> _Material for this exercise_
----

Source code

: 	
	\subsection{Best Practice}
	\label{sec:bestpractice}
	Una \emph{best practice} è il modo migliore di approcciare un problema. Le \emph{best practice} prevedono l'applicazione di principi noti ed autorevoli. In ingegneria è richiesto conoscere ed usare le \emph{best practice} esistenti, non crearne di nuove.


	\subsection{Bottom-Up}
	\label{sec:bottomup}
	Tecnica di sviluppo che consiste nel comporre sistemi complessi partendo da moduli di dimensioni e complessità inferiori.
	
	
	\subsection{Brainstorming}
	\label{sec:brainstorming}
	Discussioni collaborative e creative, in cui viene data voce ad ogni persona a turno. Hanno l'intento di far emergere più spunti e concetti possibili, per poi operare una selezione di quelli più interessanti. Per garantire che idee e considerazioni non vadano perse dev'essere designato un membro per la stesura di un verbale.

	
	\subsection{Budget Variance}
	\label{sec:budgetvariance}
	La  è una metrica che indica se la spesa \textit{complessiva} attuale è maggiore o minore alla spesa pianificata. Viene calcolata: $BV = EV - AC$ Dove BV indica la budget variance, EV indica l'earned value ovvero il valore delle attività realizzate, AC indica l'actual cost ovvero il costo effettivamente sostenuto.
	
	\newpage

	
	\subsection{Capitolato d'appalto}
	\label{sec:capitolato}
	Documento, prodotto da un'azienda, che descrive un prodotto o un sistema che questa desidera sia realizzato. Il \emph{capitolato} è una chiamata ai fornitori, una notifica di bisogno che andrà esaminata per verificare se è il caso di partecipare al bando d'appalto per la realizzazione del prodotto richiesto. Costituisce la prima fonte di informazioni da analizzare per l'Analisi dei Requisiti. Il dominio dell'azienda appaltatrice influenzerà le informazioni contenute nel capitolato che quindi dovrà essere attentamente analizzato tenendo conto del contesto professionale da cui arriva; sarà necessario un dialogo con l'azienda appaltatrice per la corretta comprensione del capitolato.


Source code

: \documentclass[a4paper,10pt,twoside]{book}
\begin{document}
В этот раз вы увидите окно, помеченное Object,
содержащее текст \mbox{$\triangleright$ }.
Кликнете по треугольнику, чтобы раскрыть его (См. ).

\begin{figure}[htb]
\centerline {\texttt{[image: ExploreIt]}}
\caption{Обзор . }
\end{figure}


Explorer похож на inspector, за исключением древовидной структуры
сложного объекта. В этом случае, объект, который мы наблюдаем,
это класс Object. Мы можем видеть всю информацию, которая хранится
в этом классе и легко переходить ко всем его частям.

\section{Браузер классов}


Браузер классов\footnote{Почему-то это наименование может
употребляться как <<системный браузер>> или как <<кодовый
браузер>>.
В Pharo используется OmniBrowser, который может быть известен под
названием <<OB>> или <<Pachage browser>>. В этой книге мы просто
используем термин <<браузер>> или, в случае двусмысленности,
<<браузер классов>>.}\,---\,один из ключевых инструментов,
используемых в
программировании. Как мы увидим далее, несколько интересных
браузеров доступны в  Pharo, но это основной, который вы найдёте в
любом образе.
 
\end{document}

----

> _Work required_
Read through the data and copy every line where "subsection" shows up.

> _Answer area_
	\subsection{Best Practice}
	\subsection{Bottom-Up}
	\subsection{Brainstorming}
	\subsection{Budget Variance}
	\subsection{Capitolato d'appalto}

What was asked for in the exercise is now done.